The Great Ball Contraption puts your Lego creations to shame

I honestly can't tell if this is a testament to human genius or proof that boredom can result in some truly amazing things. A Japanese Lego virtuoso who goes by the name of Akiyuki on the Internet apparently spent 600 hours engineering this gargantuan, 17-module long Rube-Goldberg-esque contraption. Alone.
I have no words for this.
Measuring 1.5 meters by 6.5 meters (roughly 5 feet by 21 feet) with a path length of 31 meters (almost 102 feet), the Lego Great Ball Contraption is both mind-bogglingly intricate and just plain cool.
One of the things that makes it so impressive is the fact that it is a largely self-sustaining machine. The 500 balls rattling through the system? They eventually get deposited back at the beginning, allowing the cycle to begin anew.
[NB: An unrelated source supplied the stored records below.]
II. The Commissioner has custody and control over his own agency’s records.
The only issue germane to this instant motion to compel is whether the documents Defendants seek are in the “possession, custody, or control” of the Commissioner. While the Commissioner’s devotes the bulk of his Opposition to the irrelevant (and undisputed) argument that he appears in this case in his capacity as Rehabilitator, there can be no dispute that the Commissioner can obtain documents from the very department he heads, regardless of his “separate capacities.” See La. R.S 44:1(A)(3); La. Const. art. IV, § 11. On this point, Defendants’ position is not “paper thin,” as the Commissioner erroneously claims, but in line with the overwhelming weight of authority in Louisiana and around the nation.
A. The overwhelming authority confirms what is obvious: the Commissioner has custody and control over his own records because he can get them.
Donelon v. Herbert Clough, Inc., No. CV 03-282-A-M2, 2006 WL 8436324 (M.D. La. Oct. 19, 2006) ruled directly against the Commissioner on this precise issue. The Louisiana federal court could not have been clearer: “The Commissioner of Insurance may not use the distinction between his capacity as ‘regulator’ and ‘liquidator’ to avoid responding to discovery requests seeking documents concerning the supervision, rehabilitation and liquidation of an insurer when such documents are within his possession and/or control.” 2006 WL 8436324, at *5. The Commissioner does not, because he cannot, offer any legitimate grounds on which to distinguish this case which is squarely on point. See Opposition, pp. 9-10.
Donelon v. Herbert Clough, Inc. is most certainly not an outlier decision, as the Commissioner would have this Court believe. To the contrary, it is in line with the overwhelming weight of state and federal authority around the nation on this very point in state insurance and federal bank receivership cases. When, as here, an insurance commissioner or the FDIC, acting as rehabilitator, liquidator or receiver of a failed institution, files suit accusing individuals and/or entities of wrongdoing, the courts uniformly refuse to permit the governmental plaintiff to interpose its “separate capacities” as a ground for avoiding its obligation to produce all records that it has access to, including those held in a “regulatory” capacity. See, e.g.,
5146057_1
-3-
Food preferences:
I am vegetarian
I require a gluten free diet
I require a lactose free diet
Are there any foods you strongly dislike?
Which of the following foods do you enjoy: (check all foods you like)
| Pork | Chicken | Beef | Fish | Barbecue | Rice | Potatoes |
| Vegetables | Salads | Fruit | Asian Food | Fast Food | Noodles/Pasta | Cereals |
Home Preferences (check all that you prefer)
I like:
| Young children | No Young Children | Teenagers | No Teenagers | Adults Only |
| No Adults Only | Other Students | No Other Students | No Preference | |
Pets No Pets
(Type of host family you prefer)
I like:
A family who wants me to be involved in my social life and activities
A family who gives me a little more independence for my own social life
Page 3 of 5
In case you were wondering if Akiyuki's miraculous machine is the first of its kind, it isn't. The idea for a Great Ball Contraption was apparently first publicly proposed by Steve Hassenplug on a LUGNET forum back in October 2004. Since then, numerous parties have worked on manufacturing Great Ball Contraptions, which are essentially machines that receive balls from one module before passing them to another, of their own. Nonetheless, according to Brothers Brick, Akiyuki is apparently one of the rare few that have successfully conceived a Great Ball Contraption all on their own.